--- Stored entries ---
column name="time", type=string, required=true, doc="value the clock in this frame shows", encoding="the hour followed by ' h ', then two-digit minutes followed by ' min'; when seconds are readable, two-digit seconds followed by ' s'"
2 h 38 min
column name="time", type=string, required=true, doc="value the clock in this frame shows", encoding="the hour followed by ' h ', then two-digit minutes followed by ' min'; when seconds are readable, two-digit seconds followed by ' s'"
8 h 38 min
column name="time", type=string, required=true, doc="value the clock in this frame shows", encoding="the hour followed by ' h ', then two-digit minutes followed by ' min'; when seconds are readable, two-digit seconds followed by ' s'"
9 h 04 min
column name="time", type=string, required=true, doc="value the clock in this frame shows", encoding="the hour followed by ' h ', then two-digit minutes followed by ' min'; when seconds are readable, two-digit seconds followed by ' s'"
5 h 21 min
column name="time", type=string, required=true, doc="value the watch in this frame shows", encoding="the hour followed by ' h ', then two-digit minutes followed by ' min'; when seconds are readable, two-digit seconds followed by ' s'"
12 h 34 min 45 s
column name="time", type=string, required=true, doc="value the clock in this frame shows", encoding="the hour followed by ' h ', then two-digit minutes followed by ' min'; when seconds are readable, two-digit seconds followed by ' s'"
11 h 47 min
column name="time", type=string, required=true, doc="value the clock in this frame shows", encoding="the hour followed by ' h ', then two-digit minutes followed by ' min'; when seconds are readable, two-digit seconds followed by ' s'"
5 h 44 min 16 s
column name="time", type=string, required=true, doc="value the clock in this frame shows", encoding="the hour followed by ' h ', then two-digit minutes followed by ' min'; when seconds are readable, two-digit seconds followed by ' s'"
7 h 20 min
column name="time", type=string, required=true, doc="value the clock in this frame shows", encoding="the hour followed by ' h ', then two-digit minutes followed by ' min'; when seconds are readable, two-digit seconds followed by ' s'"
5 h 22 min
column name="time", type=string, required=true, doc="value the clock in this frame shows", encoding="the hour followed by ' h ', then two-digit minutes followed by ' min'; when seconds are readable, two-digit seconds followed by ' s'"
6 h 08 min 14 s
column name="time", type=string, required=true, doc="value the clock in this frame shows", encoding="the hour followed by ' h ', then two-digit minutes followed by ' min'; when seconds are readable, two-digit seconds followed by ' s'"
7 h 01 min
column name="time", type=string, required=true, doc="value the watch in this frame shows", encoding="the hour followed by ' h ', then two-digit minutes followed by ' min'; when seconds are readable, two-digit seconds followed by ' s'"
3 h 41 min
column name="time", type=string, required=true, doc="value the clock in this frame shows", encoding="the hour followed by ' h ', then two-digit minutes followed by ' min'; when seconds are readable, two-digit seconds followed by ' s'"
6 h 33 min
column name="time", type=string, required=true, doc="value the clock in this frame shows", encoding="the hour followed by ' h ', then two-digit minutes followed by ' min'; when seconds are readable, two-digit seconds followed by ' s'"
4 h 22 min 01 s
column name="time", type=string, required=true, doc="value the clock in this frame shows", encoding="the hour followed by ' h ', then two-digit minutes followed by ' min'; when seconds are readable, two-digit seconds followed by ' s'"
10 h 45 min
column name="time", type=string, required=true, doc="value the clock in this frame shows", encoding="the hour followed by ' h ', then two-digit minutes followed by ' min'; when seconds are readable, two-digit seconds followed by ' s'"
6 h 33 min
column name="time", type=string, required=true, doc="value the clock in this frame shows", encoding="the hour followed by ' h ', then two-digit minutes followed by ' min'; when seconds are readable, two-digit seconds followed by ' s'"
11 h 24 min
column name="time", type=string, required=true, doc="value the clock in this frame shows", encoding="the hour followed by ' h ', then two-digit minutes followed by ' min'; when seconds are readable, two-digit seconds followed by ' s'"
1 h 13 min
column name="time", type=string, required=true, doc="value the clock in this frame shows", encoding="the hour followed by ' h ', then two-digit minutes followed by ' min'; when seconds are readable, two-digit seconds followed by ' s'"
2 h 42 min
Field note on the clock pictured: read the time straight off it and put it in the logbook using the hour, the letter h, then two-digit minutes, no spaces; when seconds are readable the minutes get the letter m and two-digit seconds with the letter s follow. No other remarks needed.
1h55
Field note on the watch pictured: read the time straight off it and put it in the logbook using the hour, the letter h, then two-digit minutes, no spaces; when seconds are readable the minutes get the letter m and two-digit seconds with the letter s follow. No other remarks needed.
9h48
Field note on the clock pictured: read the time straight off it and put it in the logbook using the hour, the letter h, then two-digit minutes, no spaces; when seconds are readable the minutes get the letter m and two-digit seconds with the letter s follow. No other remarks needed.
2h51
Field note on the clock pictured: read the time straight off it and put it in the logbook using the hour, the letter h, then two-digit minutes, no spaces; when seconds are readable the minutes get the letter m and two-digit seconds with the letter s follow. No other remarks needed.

--- AIM OF THE EXERCISE ---
Retype every row above word for word, keeping each line unchanged.

--- FINISHED EXERCISE ---
column name="time", type=string, required=true, doc="value the clock in this frame shows", encoding="the hour followed by ' h ', then two-digit minutes followed by ' min'; when seconds are readable, two-digit seconds followed by ' s'"
2 h 38 min
column name="time", type=string, required=true, doc="value the clock in this frame shows", encoding="the hour followed by ' h ', then two-digit minutes followed by ' min'; when seconds are readable, two-digit seconds followed by ' s'"
8 h 38 min
column name="time", type=string, required=true, doc="value the clock in this frame shows", encoding="the hour followed by ' h ', then two-digit minutes followed by ' min'; when seconds are readable, two-digit seconds followed by ' s'"
9 h 04 min
column name="time", type=string, required=true, doc="value the clock in this frame shows", encoding="the hour followed by ' h ', then two-digit minutes followed by ' min'; when seconds are readable, two-digit seconds followed by ' s'"
5 h 21 min
column name="time", type=string, required=true, doc="value the watch in this frame shows", encoding="the hour followed by ' h ', then two-digit minutes followed by ' min'; when seconds are readable, two-digit seconds followed by ' s'"
12 h 34 min 45 s
column name="time", type=string, required=true, doc="value the clock in this frame shows", encoding="the hour followed by ' h ', then two-digit minutes followed by ' min'; when seconds are readable, two-digit seconds followed by ' s'"
11 h 47 min
column name="time", type=string, required=true, doc="value the clock in this frame shows", encoding="the hour followed by ' h ', then two-digit minutes followed by ' min'; when seconds are readable, two-digit seconds followed by ' s'"
5 h 44 min 16 s
column name="time", type=string, required=true, doc="value the clock in this frame shows", encoding="the hour followed by ' h ', then two-digit minutes followed by ' min'; when seconds are readable, two-digit seconds followed by ' s'"
7 h 20 min
column name="time", type=string, required=true, doc="value the clock in this frame shows", encoding="the hour followed by ' h ', then two-digit minutes followed by ' min'; when seconds are readable, two-digit seconds followed by ' s'"
5 h 22 min
column name="time", type=string, required=true, doc="value the clock in this frame shows", encoding="the hour followed by ' h ', then two-digit minutes followed by ' min'; when seconds are readable, two-digit seconds followed by ' s'"
6 h 08 min 14 s
column name="time", type=string, required=true, doc="value the clock in this frame shows", encoding="the hour followed by ' h ', then two-digit minutes followed by ' min'; when seconds are readable, two-digit seconds followed by ' s'"
7 h 01 min
column name="time", type=string, required=true, doc="value the watch in this frame shows", encoding="the hour followed by ' h ', then two-digit minutes followed by ' min'; when seconds are readable, two-digit seconds followed by ' s'"
3 h 41 min
column name="time", type=string, required=true, doc="value the clock in this frame shows", encoding="the hour followed by ' h ', then two-digit minutes followed by ' min'; when seconds are readable, two-digit seconds followed by ' s'"
6 h 33 min
column name="time", type=string, required=true, doc="value the clock in this frame shows", encoding="the hour followed by ' h ', then two-digit minutes followed by ' min'; when seconds are readable, two-digit seconds followed by ' s'"
4 h 22 min 01 s
column name="time", type=string, required=true, doc="value the clock in this frame shows", encoding="the hour followed by ' h ', then two-digit minutes followed by ' min'; when seconds are readable, two-digit seconds followed by ' s'"
10 h 45 min
column name="time", type=string, required=true, doc="value the clock in this frame shows", encoding="the hour followed by ' h ', then two-digit minutes followed by ' min'; when seconds are readable, two-digit seconds followed by ' s'"
6 h 33 min
column name="time", type=string, required=true, doc="value the clock in this frame shows", encoding="the hour followed by ' h ', then two-digit minutes followed by ' min'; when seconds are readable, two-digit seconds followed by ' s'"
11 h 24 min
column name="time", type=string, required=true, doc="value the clock in this frame shows", encoding="the hour followed by ' h ', then two-digit minutes followed by ' min'; when seconds are readable, two-digit seconds followed by ' s'"
1 h 13 min
column name="time", type=string, required=true, doc="value the clock in this frame shows", encoding="the hour followed by ' h ', then two-digit minutes followed by ' min'; when seconds are readable, two-digit seconds followed by ' s'"
2 h 42 min
Field note on the clock pictured: read the time straight off it and put it in the logbook using the hour, the letter h, then two-digit minutes, no spaces; when seconds are readable the minutes get the letter m and two-digit seconds with the letter s follow. No other remarks needed.
1h55
Field note on the watch pictured: read the time straight off it and put it in the logbook using the hour, the letter h, then two-digit minutes, no spaces; when seconds are readable the minutes get the letter m and two-digit seconds with the letter s follow. No other remarks needed.
9h48
Field note on the clock pictured: read the time straight off it and put it in the logbook using the hour, the letter h, then two-digit minutes, no spaces; when seconds are readable the minutes get the letter m and two-digit seconds with the letter s follow. No other remarks needed.
2h51
Field note on the clock pictured: read the time straight off it and put it in the logbook using the hour, the letter h, then two-digit minutes, no spaces; when seconds are readable the minutes get the letter m and two-digit seconds with the letter s follow. No other remarks needed.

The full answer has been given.